Le quotidien new-yorkais cite des interviews en tête-à-tête avec une trentaine de conseillers (actuels et anciens) impliqués aux côtés d’Obama dans la lutte contre Al-Quaïda, décrivant le « paradoxe » d’un Président terrifié à l’idée de confronter le Congrès sur la nécessité de fermer la prison de Guantánamo, comme il l’avait promis lors de sa campagne électorale, mais « approuvant des actions létales sans le moindre état d’âme » contre des terroristes présumés.

Le Times précise que lorsqu’on lui a montré des photos de cibles à éliminer incluant des enfants, la seule chose qu’il trouva à dire est : « S’ils [Al Qaïda] commencent à utiliser des enfants, alors nous entrons dans une phase complètement différente. »

Ainsi, le président s’est arrogé lui-même le droit de donner le feu vert lorsque se présente l’opportunité d’assassiner par drone un terroriste désigné à l’étranger, en particulier lorsque ce dernier se trouve en présence de membres de sa famille. Que le pays où sont assassinées les victimes ne soit pas en guerre contre les États-Unis, que ces futures victimes aient été « marquées » pour élimination en secret, sans aucun procès, tout cela n’a aucune importance, tant que c’est le Président qui prend la décision car lui seul a les qualités « morales », ainsi que la responsabilité messianique, pour conduire la guerre contre Al-Qaïda tout en « respectant », affirme-t-il volontiers, « les valeurs défendues par les Etats-Unis ».

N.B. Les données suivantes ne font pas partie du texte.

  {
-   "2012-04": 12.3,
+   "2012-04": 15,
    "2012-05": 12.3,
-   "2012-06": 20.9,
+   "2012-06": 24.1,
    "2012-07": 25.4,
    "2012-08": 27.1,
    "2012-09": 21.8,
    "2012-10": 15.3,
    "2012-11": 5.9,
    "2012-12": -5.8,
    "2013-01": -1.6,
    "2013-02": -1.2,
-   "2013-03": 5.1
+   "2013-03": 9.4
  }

Le Times cite ensuite Dennis C. Blair, directeur du renseignement national jusqu’en mai 2010, qui estime que les considérations stratégiques ont été laissées au second plan pour se concentrer presque exclusivement sur le comptage des cadavres, une pratique qui lui rappelle la guerre du Vietnam. D’autres responsables s’interrogent sur la méthode employée pour comptabiliser les victimes collatérales civiles, qui a été concoctée de façon à masquer la plupart d’entre elles, et à se dispenser de l’obligation de capturer des prisonniers qui viendraient gonfler les rangs de ceux qui gisent toujours à Guantánamo.

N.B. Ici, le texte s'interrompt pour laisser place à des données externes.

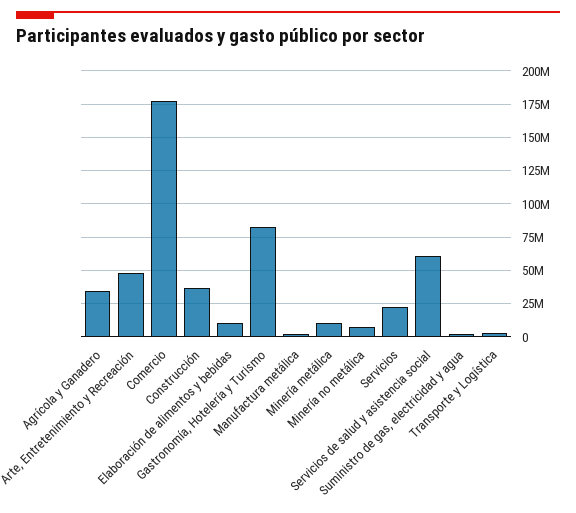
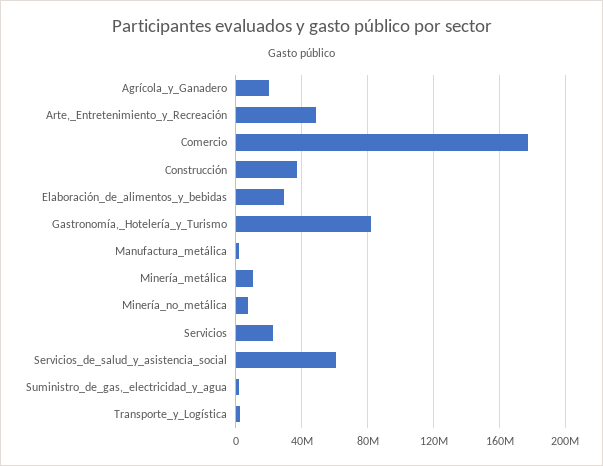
  {
-   "Agrícola y Ganadero": 35000000,
+   "Agrícola y Ganadero": 20000000,
    "Arte, Entretenimiento y Recreación": 50000000,
    "Comercio": 180000000,
    "Construcción": 35000000,
-   "Elaboración de alimentos y bebidas": 10000000,
+   "Elaboración de alimentos y bebidas": 30000000,
    "Gastronomía, Hotelería y Turismo": 80000000,
    "Manufactura metálica": 0,
    "Minería metálica": 10000000,
    "Minería no metálica": 5000000,
    "Servicios": 25000000,
    "Servicios de salud y asistencia social": 60000000,
    "Suministro de gas, electricidad y agua": 0,
    "Transporte y Logística": 5000000
  }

Et d’autres encore s’étonnent de voir Obama, un ancien professeur de droit « libéral » [de gauche] qui a étudié les conceptions de Saint Augustin et de Saint Thomas d’Aquin sur la « guerre juste » , utiliser le plus souvent ses talents juridiques « pour légitimer, et non pas pour restreindre, sa campagne féroce contre Al-Qaïda ».

Le journal conclut qu’en affirmant vouloir retirer les troupes américaines d’Irak et d’Afghanistan pour se concentrer sur Al-Qaïda, Obama n’a réussi qu’à élargir la guerre au Pakistan et au Yémen, deux pays qui sont « sans doute moins stables et plus hostiles aux États-Unis que lorsque M. Obama devint Président ».

Les auteurs oublient par contre de mentionner que l’organisation terroriste s’est confortablement installée en Irak, tout en étendant son influence en Libye et en Syrie, deux pays où elle s’est alliée aux Etats-Unis pour renverser (ou tenter de renverser) les régimes en place.